Do you have US retirement assets?

US retirement assets (401k & IRA)

It is common for non-US taxpayers (neither US citizens or residents) to have US retirement accounts. This would be money in a 401K or an Individual Retirement Account (IRA), possibly from time spent working in the US for a US company or maybe inherited from a US relative (see below).

A UK resident with these assets will obviously have US tax issues associated with these accounts but will also have UK taxes to worry about.

To say the least, there is a fair amount of uncertainty on this matter and while we cannot provide certainty on all aspects of taxation on distributions made from these arrangements (to UK residents), we believe that there are ways of achieving more certainty.

The two extreme cases are where a UK resident (non-US taxpayer) either receives a distribution of 100% of the US retirement fund as a one-off lump sum, or the situation where the fund is taken out in instalments as a regular pension. The UK tax treatment of a foreign pension is different for lump-sums and regular payments.

Lump sum

No UK tax in accordance with Article 17 of the UK/US Double Taxation.
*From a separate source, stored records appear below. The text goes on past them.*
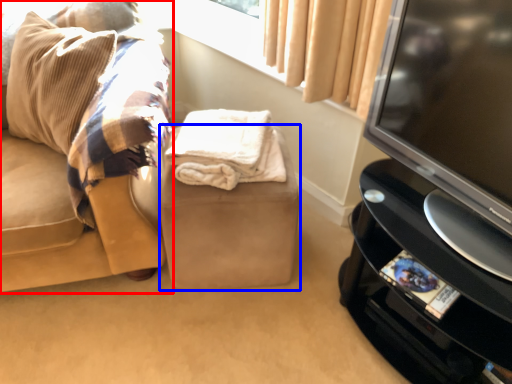
Question: Which point is further to the camera, studio couch (highlighted by a red box) or stool (highlighted by a blue box)?

Choices:
 (A) studio couch
 (B) stool

Answer: (B)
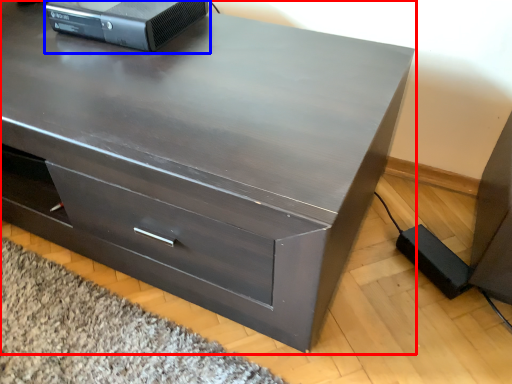
Question: Which point is closer to the camera, chest of drawers (highlighted by a red box) or desktop computer (highlighted by a blue box)?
This remains US taxable subject to a potential reduction of any amount attributable to time spent working outside the US whilst making retirement plan contributions.


Regular payments

Subject to UK tax as pension income.

Exempt from US tax in accordance with Article 17 of the UK/US Double Taxation Agreement.
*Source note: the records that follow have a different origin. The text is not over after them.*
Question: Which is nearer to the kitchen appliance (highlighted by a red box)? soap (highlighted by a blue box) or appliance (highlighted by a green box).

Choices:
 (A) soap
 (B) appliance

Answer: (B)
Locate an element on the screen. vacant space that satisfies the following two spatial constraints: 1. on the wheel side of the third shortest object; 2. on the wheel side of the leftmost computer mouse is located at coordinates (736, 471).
This seems quite clear.  A choice between UK or US tax and therefore relatively easy to consider the relative merits of each approach.

However, there is a lack of clarity where the case falls between these two extremes; either “irregular” payments are made from the US retirement plan or the distribution is most, but not all, of the assets held in the plan. Are these “lump sums” (not UK taxable) or not?

However, there is an alternative approach. Rather than take a full (100%) cash distribution from the US Savings plan (generally an IRA), the distribution can be rolled into a Roth IRA.  This transaction would have the same UK and US tax treatment to the Lump Sum described above, but most of the plan would now sit in a Roth IRA.  Not the full amount, as there would be some US tax withholding from the distribution.

The advantages of a Roth IRA are that the income in the plan continues to grow tax free, but crucially any subsequent distributions are also UK tax-free (in accordance with the UK/US Double Taxation Agreement).  Thus, you may subsequently access the retirement funds at your will, free of UK and US tax.

With US retirement plans, if you subsequently take the funds out of the Roth IRA plans before aged 59 ½, there is a 10% early withdrawal penalty.

We would add that the use of Roth IRAs is not available to inherited IRAs.  In this case, the funds in the (inherited) IRA must be distributed within 10 years.